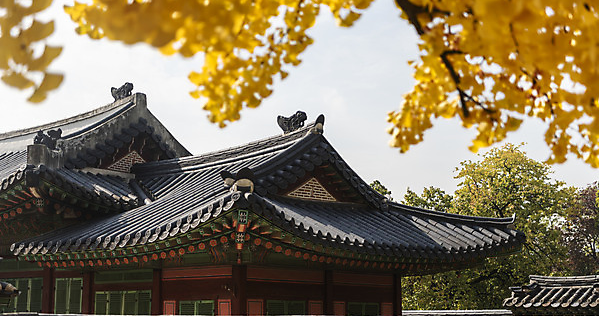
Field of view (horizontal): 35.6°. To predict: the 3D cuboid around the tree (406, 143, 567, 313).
[{"bbox_3d":[8.272,4.045,40.919,7.600,9.443,7.000,0,-10,0],"label":"tree"}]

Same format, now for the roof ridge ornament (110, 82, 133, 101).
[{"bbox_3d":[-5.596,-2.081,29.307,0.780,0.520,0.230,-7,-12,34],"label":"roof ridge ornament"}]

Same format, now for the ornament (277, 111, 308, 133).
[{"bbox_3d":[-0.196,-0.873,22.804,0.740,0.510,0.220,-7,-12,34],"label":"ornament"}]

The task
Write out every line of the three entries above word for word, leaving out the pictures.

Result for this exercise
Field of view (horizontal): 35.6°. To predict: the 3D cuboid around the tree (406, 143, 567, 313).
[{"bbox_3d":[8.272,4.045,40.919,7.600,9.443,7.000,0,-10,0],"label":"tree"}]

Same format, now for the roof ridge ornament (110, 82, 133, 101).
[{"bbox_3d":[-5.596,-2.081,29.307,0.780,0.520,0.230,-7,-12,34],"label":"roof ridge ornament"}]

Same format, now for the ornament (277, 111, 308, 133).
[{"bbox_3d":[-0.196,-0.873,22.804,0.740,0.510,0.220,-7,-12,34],"label":"ornament"}]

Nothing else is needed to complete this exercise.